Не для меня же, право!
Я-то в годы младые наши знал его, как никто, и когда-нибудь, полагаю, ещё расскажу об этом.
Сформировались мы оба с Губановым одновременно, параллельно как-то, причём совершенно ведь независимо, вот в чём штука, один от другого, надо помнить, довольно рано.
Написал и подумал вдруг почему же "довольно рано"? Нет, как раз очень рано. Верней и прямей: небывало рано.
С этим когда-нибудь ещё долго будут потомки разбираться. А разберутся ли наконец-то вот уж не знаю.
Мы ничего до осени шестьдесят четвёртого года, покуда не познакомились, друг о друге вовсе не знали.
Я жил в Кривом Роге, в провинции, он жил в столице, Москве.
С шестнадцатилетнего возраста я писал серьёзные вещи, отказываться от которых и не думаю, даже сейчас, когда уже столькое сделано за долгие годы работы.

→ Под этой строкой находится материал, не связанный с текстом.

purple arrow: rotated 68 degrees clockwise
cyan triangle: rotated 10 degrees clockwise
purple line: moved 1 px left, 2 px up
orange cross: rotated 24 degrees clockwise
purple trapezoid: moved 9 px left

С Губановым аналогичная история. Так-то. И он в шестнадцать-семнадцать лет писал уже вещи, которые потом любила и знала наизусть половина Москвы.
Раннее впрямь развитие, скажут всеядные умники.

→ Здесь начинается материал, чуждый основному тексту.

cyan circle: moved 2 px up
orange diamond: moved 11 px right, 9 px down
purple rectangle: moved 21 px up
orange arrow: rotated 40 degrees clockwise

Вот-вот. Действительно, раннее. Да не просто ранее. Сразу же определяющее всё дальнейшее творчество.
Помню, поздней, суровой осенью того же, да, именно так, шестьдесят четвёртого, полного встреч, событий, наитий, стихов, наверное в ноябре, потому что было уже холодно, да и снежно, повёл меня Саша Морозов к знаменитому, многими чтимому тогда, в былом, человеку, передовому, из лучших московских, преподавателю переполненного студентами-вольнолюбцами МГУ, критику первоклассному и превосходно владеющему словом, устным и письменным, русским, чистым и точным, литературоведу с громким в шестидесятых, честно заслуженным именем, Владимиру Николаевичу Турбину, своему наставнику и Учителю с буквы большой, не только по Альма матер, но и в жизни, что важно тоже, даже более важно, пожалуй, ибо связано с верой немалой.
Турбин жил в ту пору в каком-то скромном, скромнее некуда, невзрачном, без броских примет, сразу и не разглядишь, толком и не запомнишь, с ходу и не найдёшь, небольшом, кособоком слегка, но достаточно стойком домике, очень московском, даже, вроде бы, деревянном.